Gdy na świat przybywasz, grzechy z niego zmywasz,
A na zmycie tej sprosności gorzkie łzy wylewasz,

Któż tu nie struchleje, wszystek nie zdrętwieje
Któż Cię widząc płaczącego, łzami się nie zleje.

Przed Tobą padamy, czołem uderzamy,
Witając Cię w tej stajence między bydlętami.

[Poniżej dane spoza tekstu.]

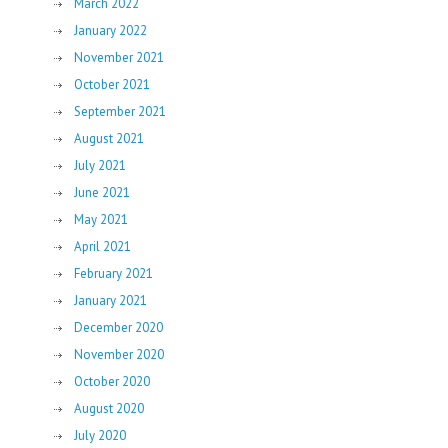
March 2022
January 2022
November 2021
October 2021
September 2021
August 2021
July 2021
June 2021
May 2021
April 2021
February 2021
January 2021
December 2020
November 2020
October 2020
August 2020
July 2020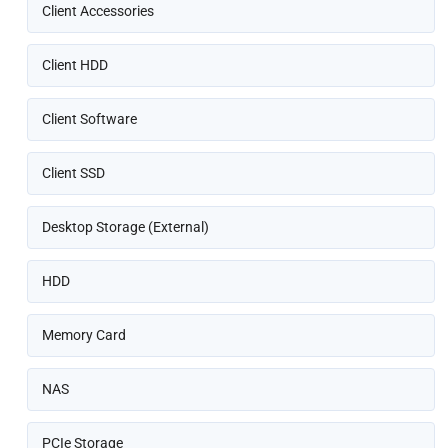
Client Accessories
Client HDD
Client Software
Client SSD
Desktop Storage (External)
HDD
Memory Card
NAS
PCIe Storage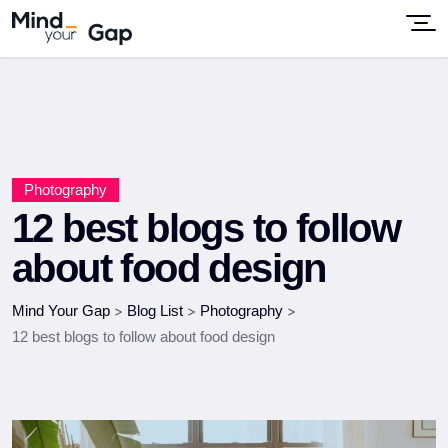
Photography
12 best blogs to follow
about food design
Mind Your Gap
>
Blog List
>
Photography
>
12 best blogs to follow about food design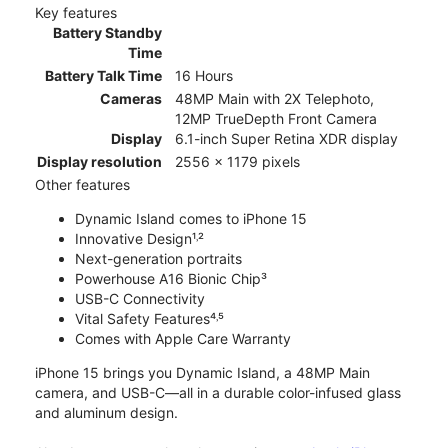
Key features
Battery Standby
Time
Battery Talk Time
16 Hours
Cameras
48MP Main with 2X Telephoto,
12MP TrueDepth Front Camera
Display
6.1-inch Super Retina XDR display
Display resolution
2556 x 1179 pixels
Other features
Dynamic Island comes to iPhone 15
Innovative Design¹˒²
Next-generation portraits
Powerhouse A16 Bionic Chip³
USB-C Connectivity
Vital Safety Features⁴˒⁵
Comes with Apple Care Warranty
iPhone 15 brings you Dynamic Island, a 48MP Main
camera, and USB-C—all in a durable color-infused glass
and aluminum design.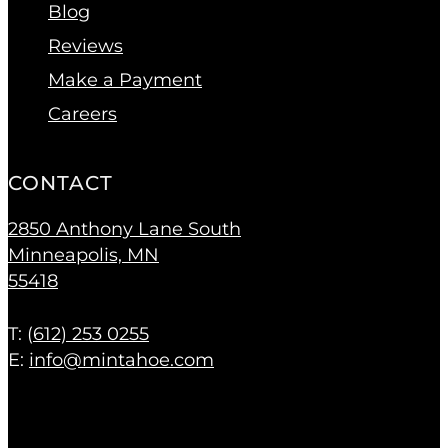
Blog
Reviews
Make a Payment
Careers
CONTACT
2850 Anthony Lane South
Minneapolis, MN
55418
T: (
612) 253 0255
E:
info@mintahoe.com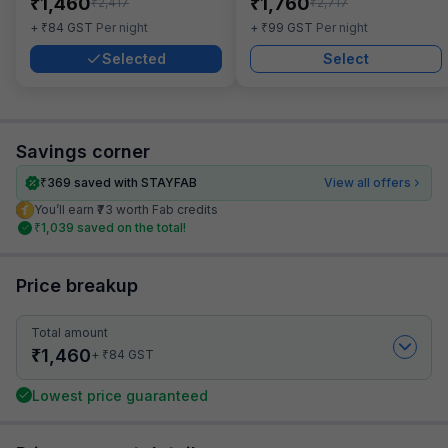
₹
₹
1,460
1,760
₹
₹
2,417
2,717
₹
₹
+
84
GST
Per night
+
99
GST
Per night
Selected
Select
Savings corner
₹
369
saved with STAYFAB
View all offers
You’ll earn ₹73 worth Fab credits
₹
1,039
saved on the total!
Price breakup
Total amount
₹
1,460
₹
+
84
GST
Lowest price guaranteed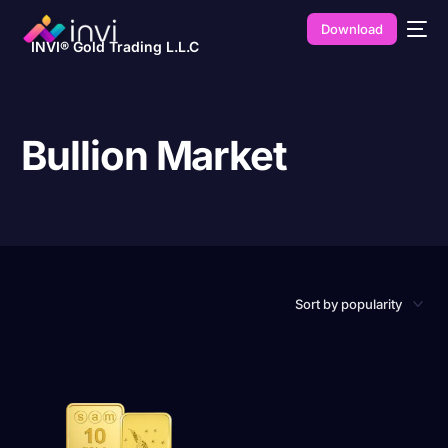
Download
INVI® Gold Trading L.L.C
Bullion Market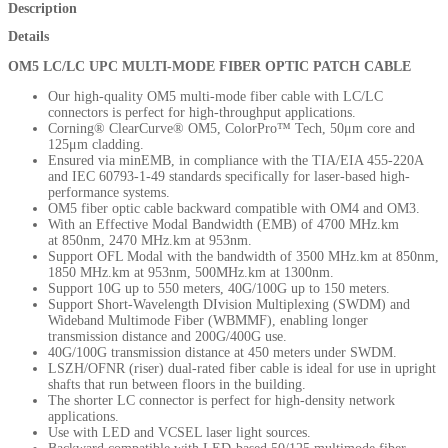
Description
Details
OM5 LC/LC UPC MULTI-MODE FIBER OPTIC PATCH CABLE
Our high-quality OM5 multi-mode fiber cable with LC/LC
connectors is perfect for
high-throughput applications.
Corning® ClearCurve® OM5, ColorPro™ Tech, 50μm core and
125μm cladding.
Ensured via minEMB, in compliance with the TIA/EIA 455-220A
and IEC 60793-1-49 standards specifically for laser-based high-
performance systems.
OM5 fiber optic cable backward compatible with OM4 and OM3.
With an Effective Modal Bandwidth (EMB) of 4700 MHz.km
at
850nm, 2470 MHz.km at 953nm.
Support OFL Modal with the bandwidth of 3500 MHz.km at 850nm,
1850 MHz.km at 953nm, 500MHz.km at 1300nm.
Support 10G up to 550 meters, 40G/100G up to 150 meters.
Support Short-Wavelength DIvision Multiplexing (SWDM) and
Wideband Multimode Fiber (WBMMF), enabling longer
transmission distance and 200G/400G use.
40G/100G transmission distance at 450 meters under SWDM.
LSZH/OFNR (riser) dual-rated fiber cable is ideal for use in upright
shafts that run between floors in the building.
The shorter LC connector is perfect for high-density network
applications.
Use with LED and VCSEL laser light sources.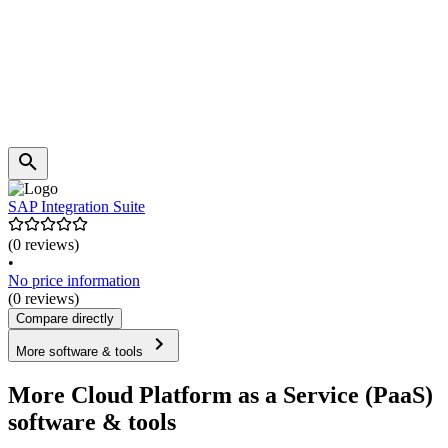
SAP Integration Suite
(0 reviews)
•
No price information
(0 reviews)
Compare directly
More software & tools
More Cloud Platform as a Service (PaaS)
software & tools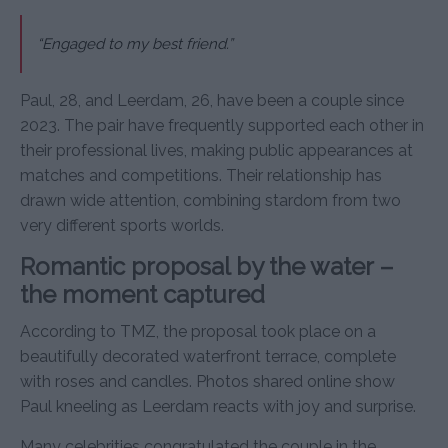
“Engaged to my best friend.”
Paul, 28, and Leerdam, 26, have been a couple since
2023. The pair have frequently supported each other in
their professional lives, making public appearances at
matches and competitions. Their relationship has
drawn wide attention, combining stardom from two
very different sports worlds.
Romantic proposal by the water –
the moment captured
According to TMZ, the proposal took place on a
beautifully decorated waterfront terrace, complete
with roses and candles. Photos shared online show
Paul kneeling as Leerdam reacts with joy and surprise.
Many celebrities congratulated the couple in the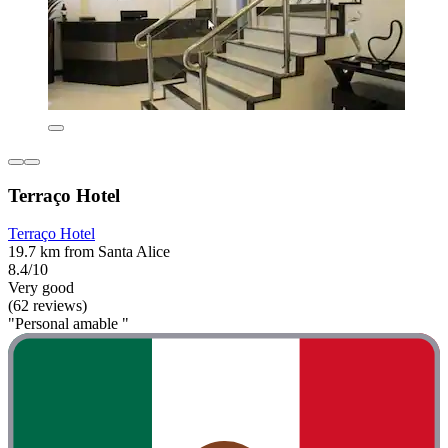
Terraço Hotel
Terraço Hotel
19.7 km from Santa Alice
8.4/10
Very good
(62 reviews)
"Personal amable "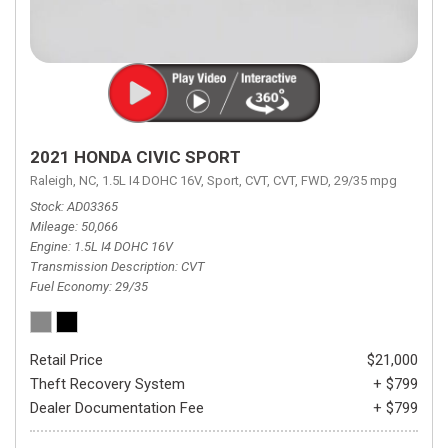
2021 HONDA CIVIC SPORT
Raleigh, NC,
1.5L I4 DOHC 16V,
Sport,
CVT,
CVT,
FWD,
29/35 mpg
Stock
AD03365
Mileage
50,066
Engine
1.5L I4 DOHC 16V
Transmission Description
CVT
Fuel Economy
29/35
Retail Price
$21,000
Theft Recovery System
+ $799
Dealer Documentation Fee
+ $799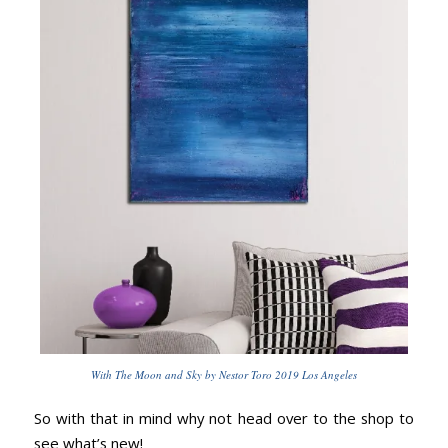
With The Moon and Sky by Nestor Toro 2019 Los Angeles
So with that in mind why not head over to the shop to
see what’s new!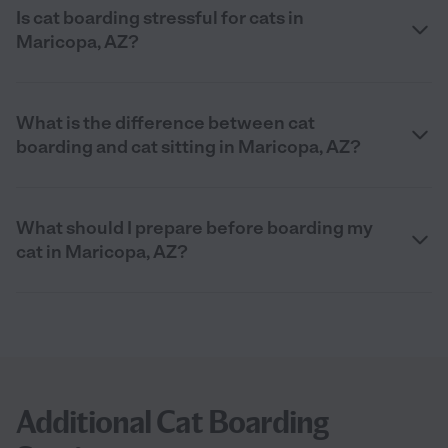
Is cat boarding stressful for cats in
Maricopa, AZ?
What is the difference between cat
boarding and cat sitting in Maricopa, AZ?
What should I prepare before boarding my
cat in Maricopa, AZ?
Additional Cat Boarding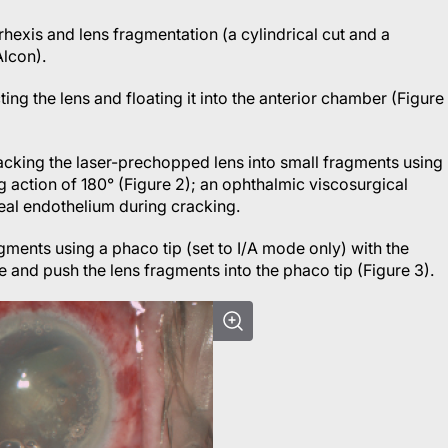
rhexis and lens fragmentation (a cylindrical cut and a
Alcon).
ng the lens and floating it into the anterior chamber (Figure
acking the laser-prechopped lens into small fragments using
 action of 180° (Figure 2); an ophthalmic viscosurgical
neal endothelium during cracking.
gments using a phaco tip (set to I/A mode only) with the
e and push the lens fragments into the phaco tip (Figure 3).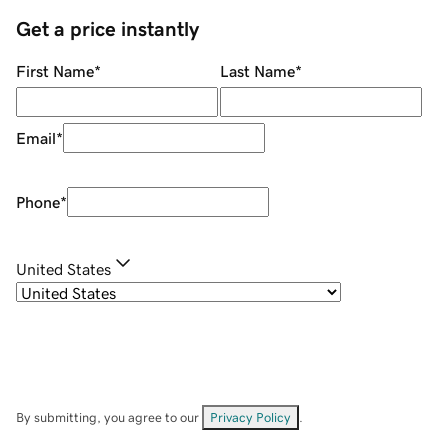
Get a price instantly
First Name
*
Last Name
*
Email
*
Phone
*
United States
By submitting, you agree to our
Privacy Policy
.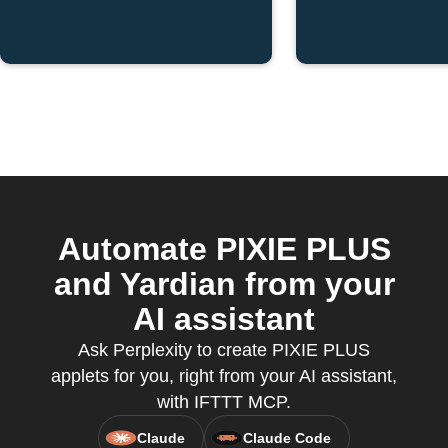
Automate PIXIE PLUS
and Yardian from your
AI assistant
Ask Perplexity to create PIXIE PLUS
applets for you, right from your AI assistant,
with IFTTT MCP.
Claude
Claude Code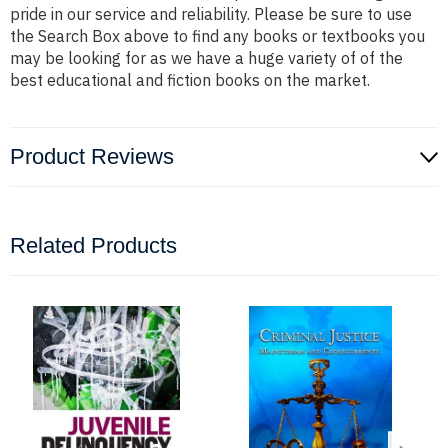
pride in our service and reliability. Please be sure to use
the Search Box above to find any books or textbooks you
may be looking for as we have a huge variety of of the
best educational and fiction books on the market.
Product Reviews
Related Products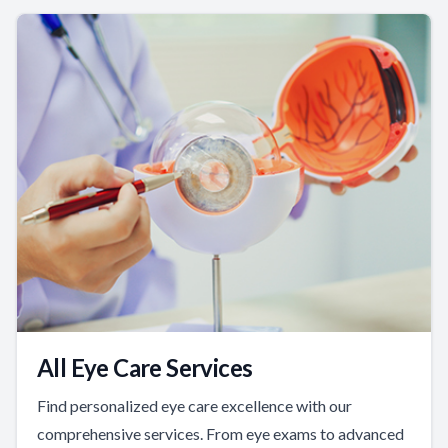
All Eye Care Services
Find personalized eye care excellence with our
comprehensive services. From eye exams to advanced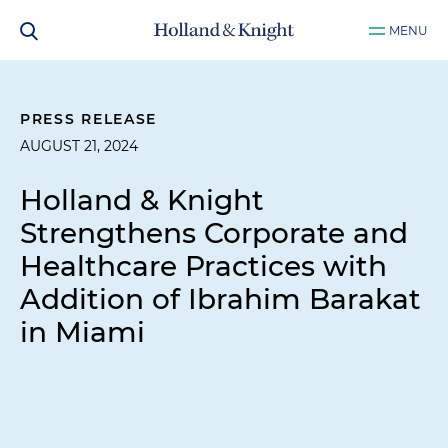
MENU
PRESS RELEASE
AUGUST 21, 2024
Holland & Knight
Strengthens Corporate and
Healthcare Practices with
Addition of Ibrahim Barakat
in Miami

Zmiłuj się nad nami, obmyj z grzechów łzami,
I przyjmij serca skruszone, które Ci składamy.

Tomek Torquemada

#1

Rorantysta

#2
Inna, starsza wersja tej kolędy (z tekstem zamieszczonym przez Kaszyckiego łączy ją jedynie pierwsza zwrotka)
za: Kantyczki karmelitańskie, rękopis z XVIII w., przygotowała do wydania Barbara Krzyżaniak, PWM 1980, str.200 (rękopis nr 237, str. 336)


237. PIESN

Ach ubogi żłobie,
co ja widzę w tobie?
Droższy widok niż ma niebo
w maluśkiej osobie.

O jedyne Dziecię
wyjaw mi, proszę Cię,
kto Cię złożył w tej jaskini,
kto odbiegł na świecie?

Gdyby nie te lice
śliczne jak źrenice,
już by Cię zwierz był pochłonął
jak łakome lwice.

Aleć i zwierz dziki,
i bydlęce ryki,
czując skryty ogień wryty
od Twojej twarzyczki.

Niech znam Dziecię moje
Matulinkę Twoję,
a uproszę, że Cię w nasze
zaniosą pokoje.

Tam Ci będę nocił,
łzy pieśniami krocił,
gdybym Cię miał, już by mi się
dom w niebo obrocił.

Czy nie zgadnę Syna,
że słodka Dziecina
z nieba rodem, Boskim płodem,
krew jego jedyna.

Tak ci jest, jak słyszę,
sercem Cię kołyszę,
nie przestanę w tej miłości,
póki stanie dusze.

Rorantysta

#3

Rorantysta

#4
Inne źródła:
Śpiewnik pelpliński (Keller) podaje obie wersje kolędy: karmelitańską pod nr 49 i podaną przez Mioduszewskiego w Pastorałkach (1843) pod nr 92.
Wyłącznie wersję Mioduszewskiego podaje Kaszycki i Siedlecki. W śpiewniczku Siedleckiego (1878) pojawia się po raz pierwszy najbardziej znana dziś melodia kolędy skomponowana przez Piotra Studzińskiego.